━━━━━ Brano fornito

L’ho già scritto su LinkedIn ma trovo sia importante ribadirlo: sulla tragedia ucraina, così come su altre questioni, è bene che parli chi è esperto. Non è certamente mio compito commentare, giustificare, prevedere scenari su quanto di terribile sta accadendo, specie su un network professionale come questo. Condivido, però, con altri professionisti con i quali mi sono confrontato, la necessità di intraprendere una profonda riflessione circa il presente e il futuro del settore agroalimentare, ivi incluse le ripercussioni del conflitto.

Qualche giorno fa ho pubblicato una puntata del podcast titolata “la tempesta perfetta” in cui ho analizzato le condizioni socio-economiche straordinarie in cui imprese dell’agri-food operano da un anno ad oggi. Ne ho percezione quotidiana, con imprenditori messi alle strette, costretti dalla carenza di materie prime, aumento dei costi e spesso letteralmente condannati da una burocrazia ancora troppo lenta e, a riprova del fatto che la pandemia non ci abbia insegnato nulla, incapace di reagire tempestivamente alle difficoltà. Mi pare sia opportuno riportare qui l’esito di qualche riflessione e confronto.

━━━━━━━━━━
━━━━━ Dati estratti

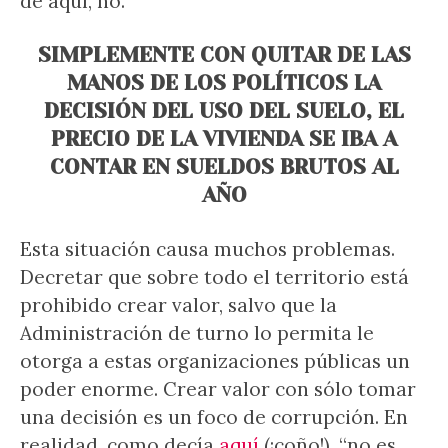
de aquí, no.
SIMPLEMENTE CON QUITAR DE LAS
MANOS DE LOS POLÍTICOS LA
DECISIÓN DEL USO DEL SUELO, EL
PRECIO DE LA VIVIENDA SE IBA A
CONTAR EN SUELDOS BRUTOS AL
AÑO
Esta situación causa muchos problemas.
Decretar que sobre todo el territorio está
prohibido crear valor, salvo que la
Administración de turno lo permita le
otorga a estas organizaciones públicas un
poder enorme. Crear valor con sólo tomar
una decisión es un foco de corrupción. En
realidad, como decía
aquí
(¡coño!), “no es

━━━━━━━━━━

Cosa fare =>
**a)** Trascrivi parola per parola il tratto del testo sul settore agroalimentare che va da "Qualche giorno fa" fino a "riflessione e confronto.".
**b)** Scrivi il seguito del testo sul settore agroalimentare, per favore.
Il materiale qui non ha alcun ruolo.

Soluzioni =>
**a)**
Qualche giorno fa ho pubblicato una puntata del podcast titolata “la tempesta perfetta” in cui ho analizzato le condizioni socio-economiche straordinarie in cui imprese dell’agri-food operano da un anno ad oggi. Ne ho percezione quotidiana, con imprenditori messi alle strette, costretti dalla carenza di materie prime, aumento dei costi e spesso letteralmente condannati da una burocrazia ancora troppo lenta e, a riprova del fatto che la pandemia non ci abbia insegnato nulla, incapace di reagire tempestivamente alle difficoltà. Mi pare sia opportuno riportare qui l’esito di qualche riflessione e confronto.

**b)**
I costi delle materie prime

Dallo scorso anno alcuni clienti hanno cominciato a segnalare con insistenza il problema legato all’aumento dei costi delle materie prime che ci ha portato poi a rinegoziare i contratti di distribuzione. Sui dati relativi agli aumenti non entrerò nel dettaglio, ne ho già parlato ampiamente su alcune puntate del podcast, che ti invito ad ascoltare (ti ricordo che per non perdere nessuna puntata puoi iscriverti al canale telegram e ricevere le notifiche di pubblicazione). E’ opportuno, però, ragionare sulle motivazioni, sulle radici profonde di questa crisi. Certo, la pandemia ha giocato un ruolo fondamentale, specie se si considera l’aumento dei costi di trasporto. Ci sono, però, alcune ragioni che non sono transitorie come, ad esempio, il cambiamento climatico. Basti pensare che l’emergenza climatica ha portato a una drastica riduzione della produzione in Brasile e, dunque, a un aumento dei costi delle varie materie prime esportate, circostanza ampiamente analizzata in questa pubblicazione su Nature Climate Change.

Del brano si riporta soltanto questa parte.